### Your assignment
For the records that follow, please set down exactly the lines between the one holding "roll_deg: +0.3" and the one holding "exposure_s: 1/1511", inclusive, and only those.

Extracted records:
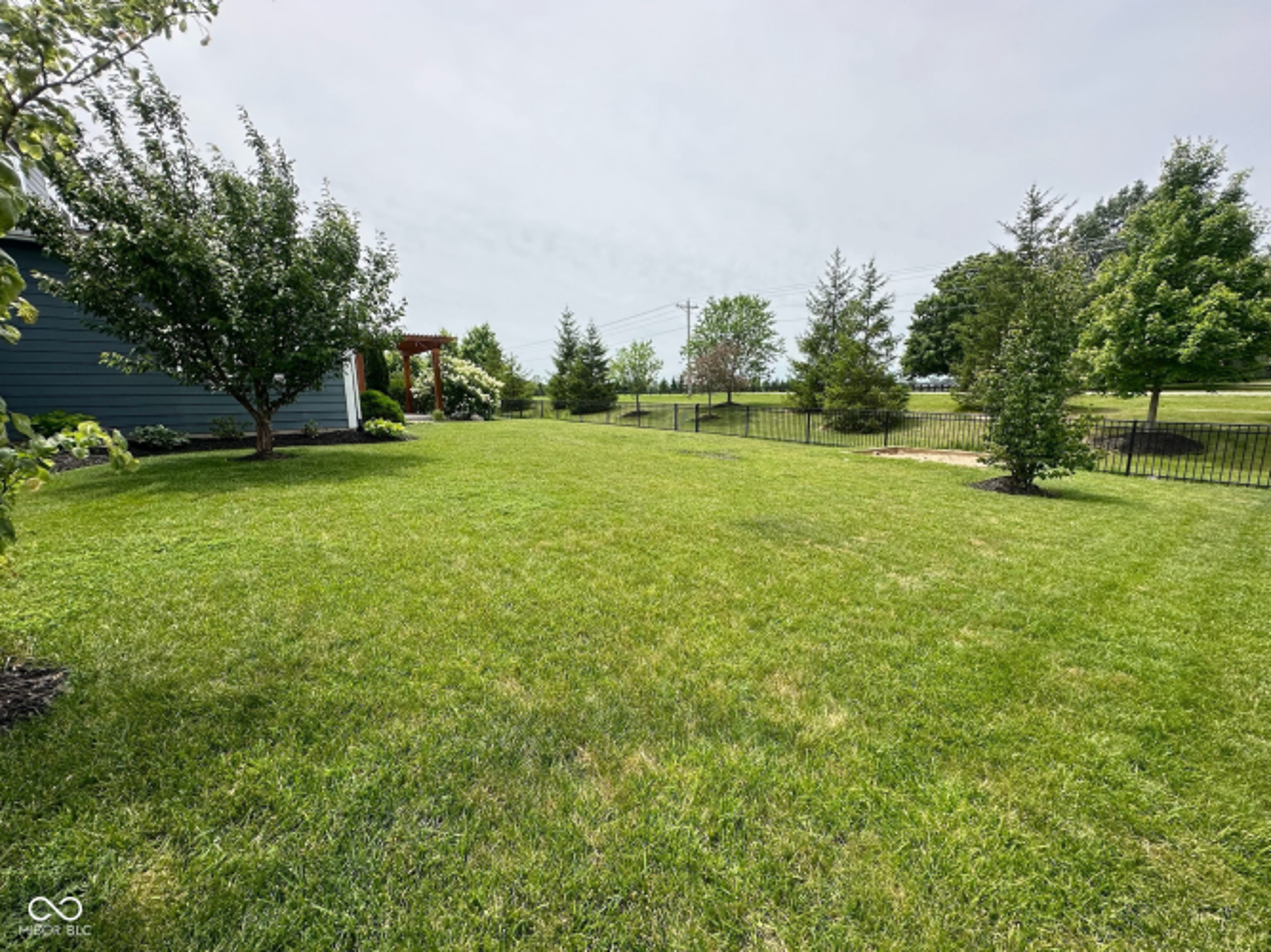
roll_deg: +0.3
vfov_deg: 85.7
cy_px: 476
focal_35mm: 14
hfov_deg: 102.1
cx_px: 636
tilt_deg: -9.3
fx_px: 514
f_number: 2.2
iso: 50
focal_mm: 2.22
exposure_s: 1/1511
...
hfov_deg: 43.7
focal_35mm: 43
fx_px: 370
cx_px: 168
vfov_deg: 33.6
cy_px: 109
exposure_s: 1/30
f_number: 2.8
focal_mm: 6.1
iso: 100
* * *
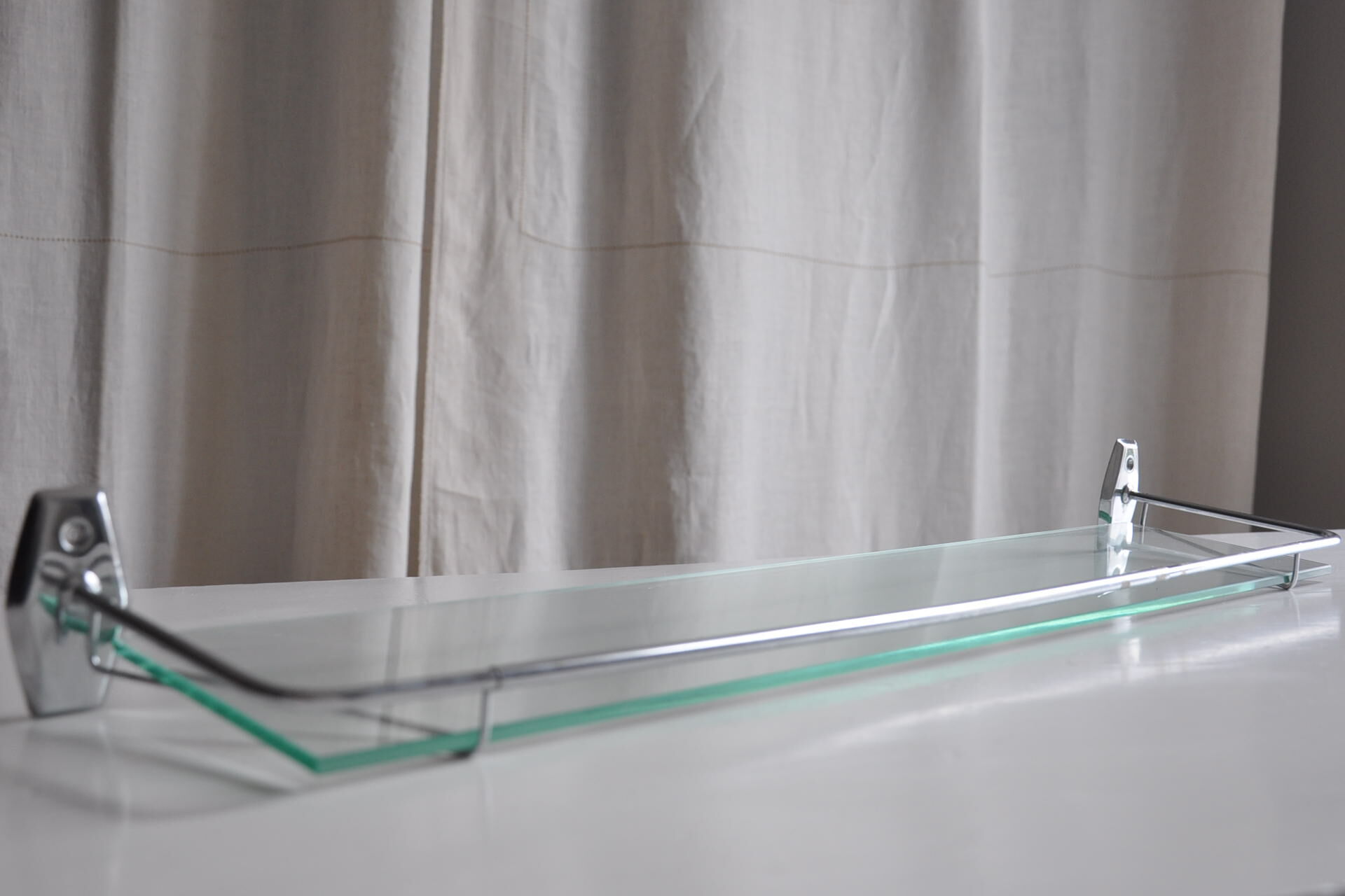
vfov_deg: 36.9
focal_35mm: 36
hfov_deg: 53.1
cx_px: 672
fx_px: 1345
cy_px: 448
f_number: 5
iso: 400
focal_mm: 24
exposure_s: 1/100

### Your solution
roll_deg: +0.3
vfov_deg: 85.7
cy_px: 476
focal_35mm: 14
hfov_deg: 102.1
cx_px: 636
tilt_deg: -9.3
fx_px: 514
f_number: 2.2
iso: 50
focal_mm: 2.22
exposure_s: 1/1511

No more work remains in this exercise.